Re: Heuristic detection and non-ASCII superset encodings

On Fri, 21 Mar 2008, Henri Sivonen wrote:
> >
> > The user agent may attempt to autodetect the character encoding from 
> > applying frequency analysis or other algorithms to the data stream. If 
> > autodetection succeeds in determining a character encoding, then 
> > return that encoding, with the confidence tentative, and abort these 
> > steps.
> 
> I think only US-ASCII superset encodings should be allowed as outcomes 
> of heuristic encoding detection. If a page is misdetected as UTF-16, 
> there's no later meta recourse.

If the page is detected as UTF-16, the odds of it being anything else are 
extremely low, probably low enough that the likely benefit of detecting 
the page as UTF-16 is greater than the likely benefit of being able to 
recover from mis-detecting a page as UTF-16.


> Consider this case that I just programmed around:
> A Russian page is encoded as Windows-1251. The page fails the meta prescan. A
> heuristic detector misdetects the page as UTF-16 Chinese. A later meta gets
> garbled and the parser output is garbage.

Fix the heuristic. :-) Windows-1251 _really_ shouldn't ever get detected 
as UTF-16.

Also, if we do what you suggested, then the reverse situation is as 
likely: a page that is UTF-16, misdetected as Windows-1251, resulting in 
the document being garbled.


> I don't have statistics to back this up, but my educated guess based on 
> anecdotal evidence is that HTTP-unlabeled UTF-16BE and UTF-16LE (i.e. 
> BOMless) is very rare if not non-existent on the Web. On the other hand, 
> Russian pages that CJK-biased detector software can misdetect as UTF-16 
> are a more likely occurrence on the Web.

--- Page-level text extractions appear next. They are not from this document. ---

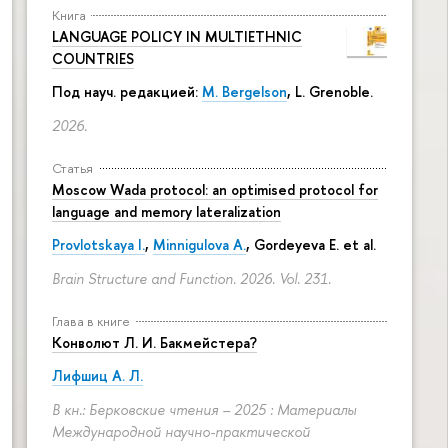
Книга
LANGUAGE POLICY IN MULTIETHNIC
COUNTRIES
Под науч. редакцией:
M. Bergelson
, L. Grenoble.
2026.
Статья
Moscow Wada protocol: an optimised protocol for
language and memory lateralization
Provlotskaya I.
,
Minnigulova A.
, Gordeyeva E. et al.
Brain Structure and Function. 2026. Vol. 231.
Глава в книге
Конволют Л. И. Бакмейстера?
Лифшиц А. Л.
В кн.: Берковские чтения – 2025 : Материалы
Международной научно-практической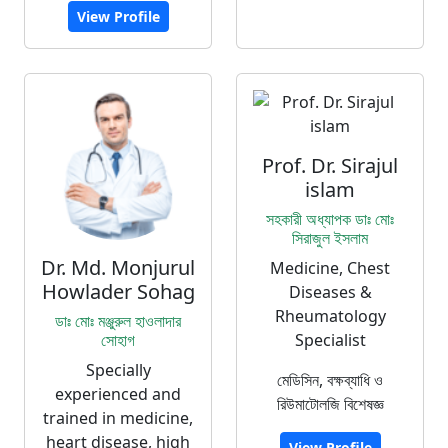
View Profile
Prof. Dr. Sirajul
islam
সহকারী অধ্যাপক ডাঃ মোঃ
সিরাজুল ইসলাম
Dr. Md. Monjurul
Medicine, Chest
Howlader Sohag
Diseases &
Rheumatology
ডাঃ মোঃ মঞ্জুরুল হাওলাদার
সোহাগ
Specialist
Specially
মেডিসিন, বক্ষব্যাধি ও
experienced and
রিউমাটোলজি বিশেষজ্ঞ
trained in medicine,
heart disease, high
View Profile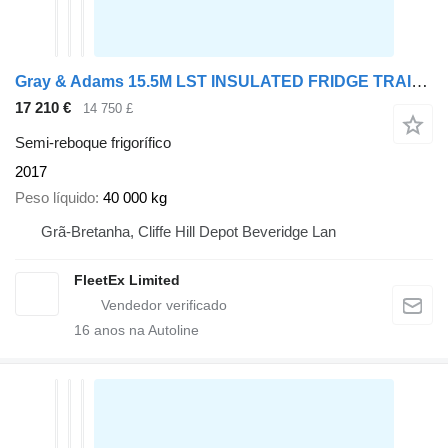
Gray & Adams 15.5M LST INSULATED FRIDGE TRAILER 2017 – C463431
17 210 €
14 750 £
Semi-reboque frigorífico
2017
Peso líquido
40 000 kg
Grã-Bretanha, Cliffe Hill Depot Beveridge Lan
FleetEx Limited
16
anos na Autoline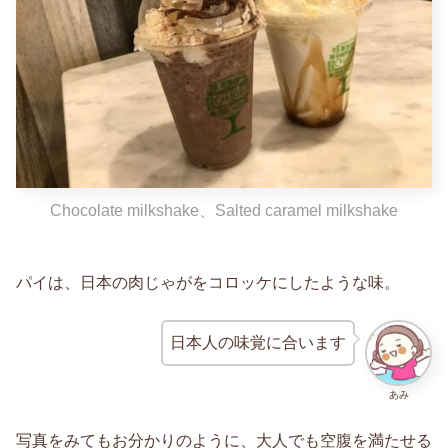
Chocolate milkshake、Salted caramel milkshake
パイは、日本の肉じゃがをコロッケにしたような味。
日本人の味覚に合います
あみ
写真をみてもお分かりのように、大人でも空腹を満たせる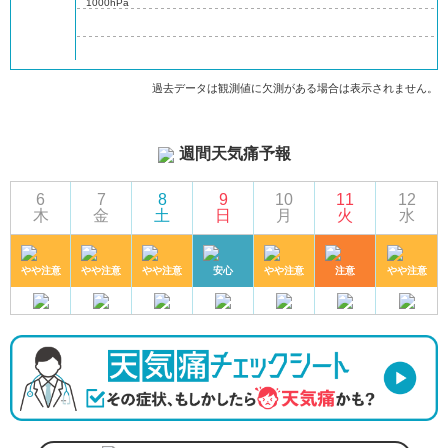
1000hPa
過去データは観測値に欠測がある場合は表示されません。
週間天気痛予報
6
7
8
9
10
11
12
木
金
土
日
月
火
水
やや注意
やや注意
やや注意
安心
やや注意
注意
やや注意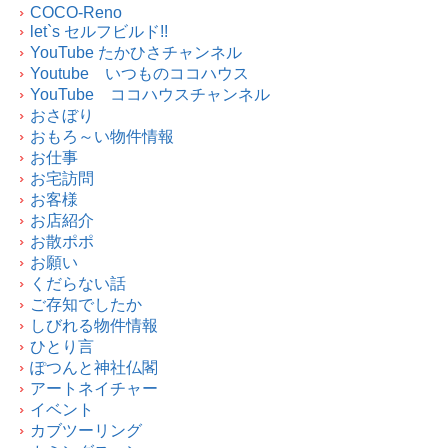
COCO-Reno
let`s セルフビルド!!
YouTube たかひさチャンネル
Youtube いつものココハウス
YouTube ココハウスチャンネル
おさぼり
おもろ～い物件情報
お仕事
お宅訪問
お客様
お店紹介
お散ポポ
お願い
くだらない話
ご存知でしたか
しびれる物件情報
ひとり言
ぽつんと神社仏閣
アートネイチャー
イベント
カブツーリング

Well, the spec as it stands allows you to limit it to ASCII-superset-only 
if you want. However, I've heard from at least one vendor that they needed 
to detect UTF-16 (by looking for 00 3C 00 ?? and 3C 00 ?? 00 as the first 
four bytes; ?? != 00) to support some pages. I can't really see that 
heuristic being triggered by Windows-1251 pages.

-- 
Ian Hickson               U+1047E                )\._.,--....,'``.    fL
http://ln.hixie.ch/       U+263A                /,   _.. \   _\  ;`._ ,.
Things that are impossible just take longer.   `._.-(,_..'--(,_..'`-.;.'

Received on Thursday, 22 May 2008 22:39:31 UTC